If you ask people whether they think Jesus was tall or short, they say tall. If you ask people whether he was handsome or ugly, they say handsome. What about slim or overweight? Most people would say slim. The thing is we find it hard – perhaps even sacrilegious - to imagine Jesus as short, ugly and/or overweight.
We imagine that, as a human being, Jesus must have been a perfect specimen.
But was he?
That is a question to which we will never have an answer for sure – as no one ever did even the roughest sketch of Jesus. Or, at least, no such drawing has ever been found.
In some ways, this may be a good thing – as it enables us each to imagine Jesus as being something like ourselves.
In the 5th century we have the earliest depictions of Christ – by Greek artists who showed him as young, fair-haired and beardless – looking something like the Roman god, Apollo, the god of truth and prophecy, healing, the sun and light.
Western artists in recent centuries have given Jesus a beard but kept to the fair-haired handsome image. Only more recently do we see artists depicting Jesus in more diverse ways - from a short haired Palestinian, to African, to Korean and even to being female.
It’s exciting to see these images and they are welcome. As Jesus lived and died for all humanity and calls each one of us – in all our diversity – to be one in him.
But, nonetheless, none of these images depict Jesus as being ugly or imperfect.
Apparently in the Middle Ages, there was a tradition that believed Jesus may have been a hunchback or may have had leprosy. And it’s possible that he did. But this tradition seems to have completely disappeared.
Great humanitarian workers, like Mother Teresa and Jean Vanier, have said how they saw Jesus in the most ugly and deformed human beings. So maybe this is how we should see Jesus too?
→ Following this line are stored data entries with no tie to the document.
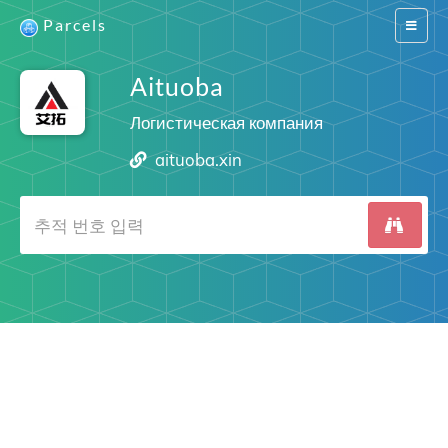
Parcels
Switch
navigat
Aituoba
Логистическая компания
aituoba.xin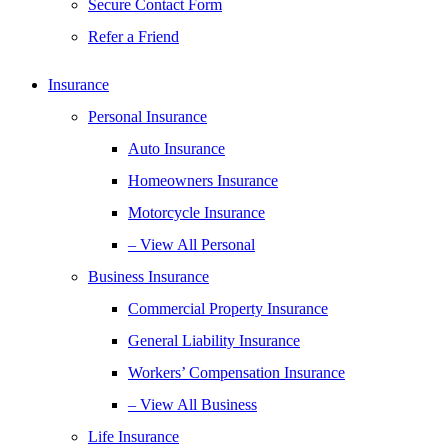
Secure Contact Form
Refer a Friend
Insurance
Personal Insurance
Auto Insurance
Homeowners Insurance
Motorcycle Insurance
– View All Personal
Business Insurance
Commercial Property Insurance
General Liability Insurance
Workers’ Compensation Insurance
– View All Business
Life Insurance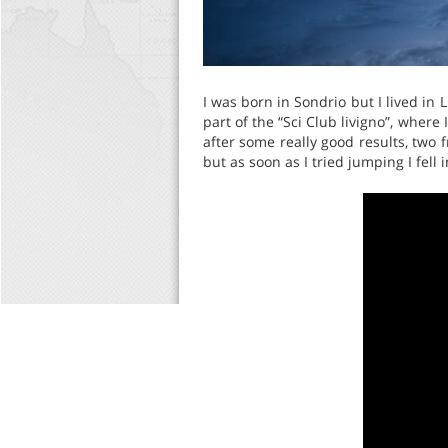
I was born in Sondrio but I lived in 
part of the “Sci Club livigno”, where
after some really good results, two f
but as soon as I tried jumping I fell i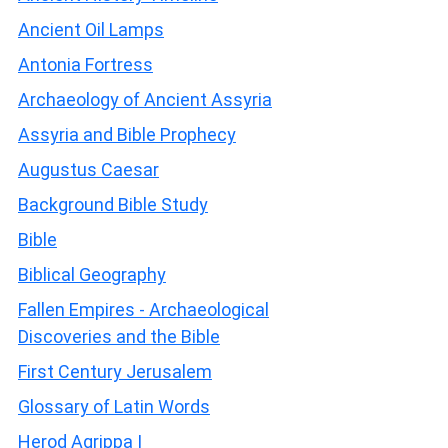
Ancient Oil Lamps
Antonia Fortress
Archaeology of Ancient Assyria
Assyria and Bible Prophecy
Augustus Caesar
Background Bible Study
Bible
Biblical Geography
Fallen Empires - Archaeological
Discoveries and the Bible
First Century Jerusalem
Glossary of Latin Words
Herod Agrippa I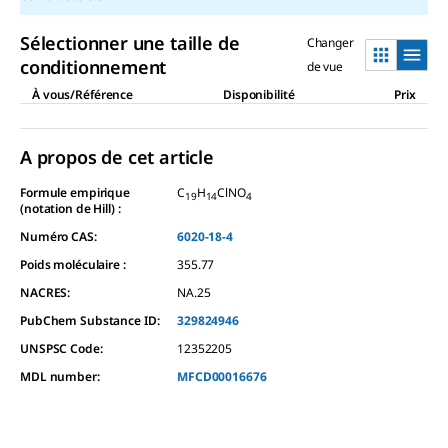
Sélectionner une taille de
Changer
conditionnement
de vue
À vous/Référence
Disponibilité
Prix
A propos de cet article
Formule empirique
C
H
ClNO
19
14
4
(notation de Hill) :
Numéro CAS:
6020-18-4
Poids moléculaire :
355.77
NACRES:
NA.25
PubChem Substance ID:
329824946
UNSPSC Code:
12352205
MDL number:
MFCD00016676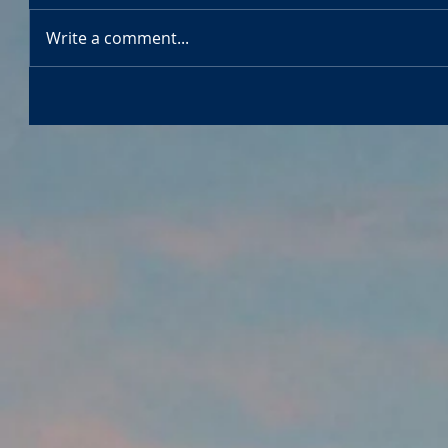
Write a comment...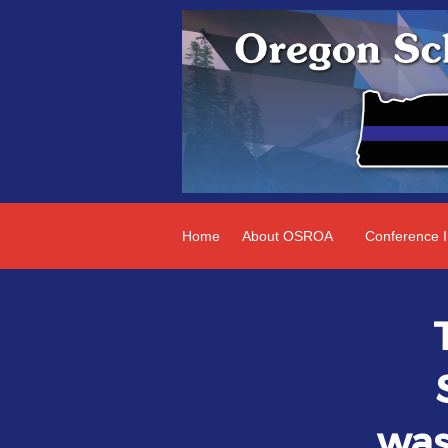
Home
About OSROA
Conference I
was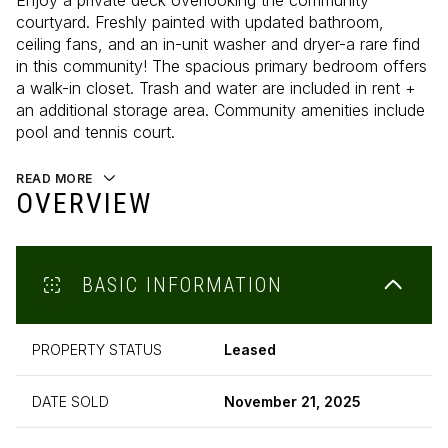
Enjoy a private deck overlooking the community
courtyard. Freshly painted with updated bathroom,
ceiling fans, and an in-unit washer and dryer-a rare find
in this community! The spacious primary bedroom offers
a walk-in closet. Trash and water are included in rent +
an additional storage area. Community amenities include
pool and tennis court.
READ MORE
OVERVIEW
BASIC INFORMATION
PROPERTY STATUS
Leased
DATE SOLD
November 21, 2025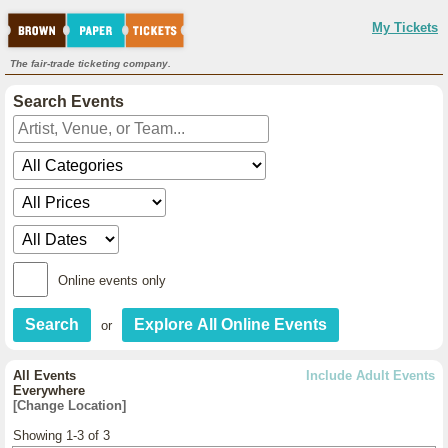
My Tickets
The fair-trade ticketing company.
Search Events
Online events only
or
All Events
Include Adult Events
Everywhere
[Change Location]
Showing 1-3 of 3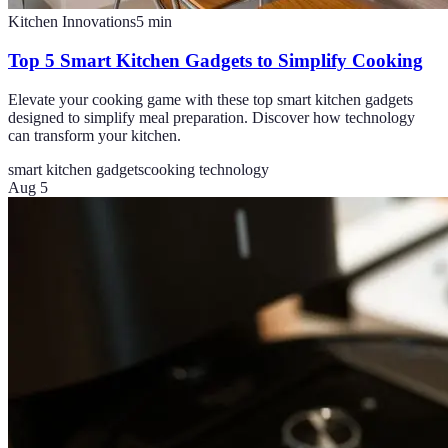
Kitchen Innovations
5
min
Top 5 Smart Kitchen Gadgets to Simplify Cooking
Elevate your cooking game with these top smart kitchen gadgets
designed to simplify meal preparation. Discover how technology
can transform your kitchen.
smart kitchen gadgets
cooking technology
Aug 5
Jesus was 'as one from whom others hide their faces he was despised'
After all, the closest thing we have to a biblical portrait of Jesus is the description in Isaiah, which points forward to Christ, the suffering servant. And here is the portrait Isaiah paints:
‘Just as there were many who were astonished at him —so marred was his appearance, beyond human semblance, and his form beyond that of mortals… He had no form or majesty that we should look at him, nothing in his appearance that we should desire him. He was despised and rejected by others; a man of suffering and acquainted with infirmity; and as one from whom others hide their faces he was despised, and we held him of no account.’